My back ground is Micro, so I would recommend using intelligence in a micro to control this wind MPPT.

Have fun,

Scott.

[martin1]

I'm not prepared to use a micro in this project. I've just recently picked up PIC programing so this project will be all analog or perhaps a mix. It make sense what you are saying about the delay being longer for wind than solar. It must take some time for the turbine to respond to load changes.

Now I'm thinking of using a digital potentiometer to deal with the delay. It could go up or down almost like a regulator with an integrating search.

[scottsAI]

Martin1,

Not surprised you say that.

After the fact the software is much easier to change vs hardware.

Intelligence in micro is superior to analog logic.

Everything has a price. Micro is typically cheaper than analog logic.

In the mid 70's fist used a micro.

This summer for a project selected a "New one".

Figured it would take two weeks to learn and write the page of code. No biggie.

A month later still learning, little writing. Documentation is honorable!-(

6 weeks coding completed. Wow, way off on that one.

Have fun,

Scott.

[Flux]

I sum the speed squared voltage and the voltage proportional to current in an error amplifier and feed the error signal to the pwm.  Perhaps this was what you had in mind, it is just a servo loop as used for any analogue feedback control.

This way the current is proportional to the reference signal.

Interesting things to watch for are that if the "speed squared" signal limits then the mill goes to constant current ( run away and avoid it). If the current signal limits then it aims for constant speed and that is nice to hold the things under control and induce a measure of stall at the furling point.

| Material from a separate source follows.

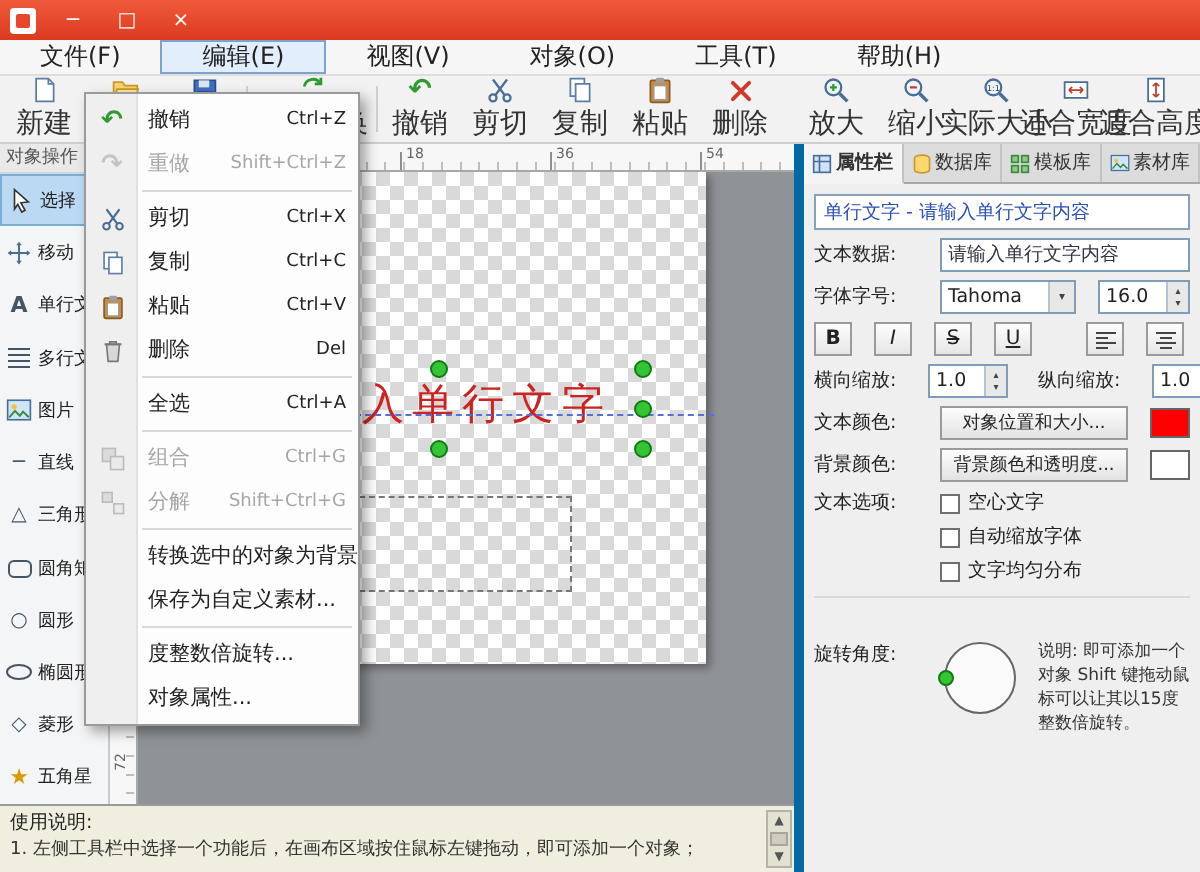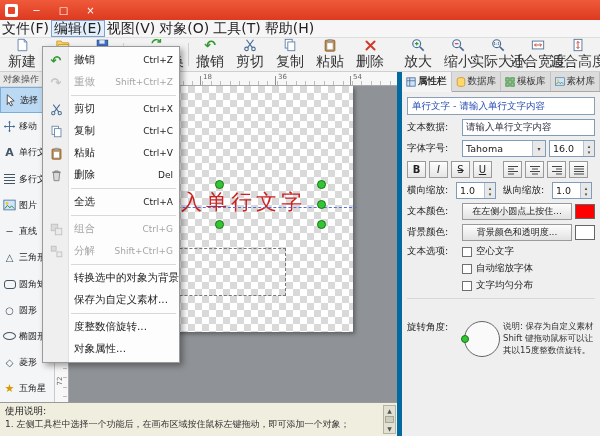"文件(F)" .menu-item { font-size: 14px -> 12px; padding: 0 2px -> 0 20px }
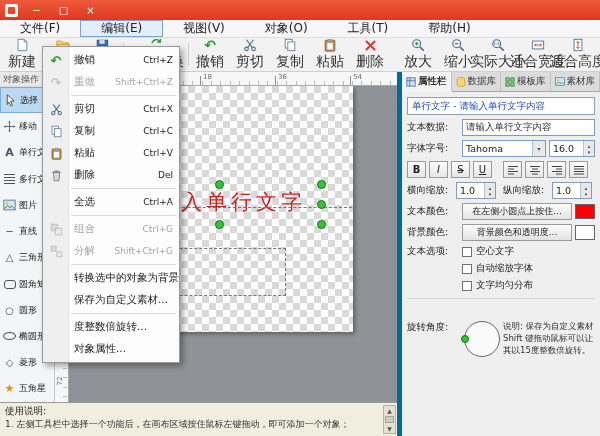"文本数据:" .p-row { gap: 3px -> 11px }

For those trying to follow this but not completely understanding, it is no way a mppt controller. It is a controller to force an alternator power out to follow speed cubed at the input. It has to be set up to match a given machine. The set up is not difficult, you have to set the pwm at cut in ( error amplifier offset) and set the current gain of the current amplifier to get the correct pwm at full load.

Flux

[martin1]

Yes I will do it like that. It's far more simple than constantly searching for the maximum current output. I don't know if that is even possible.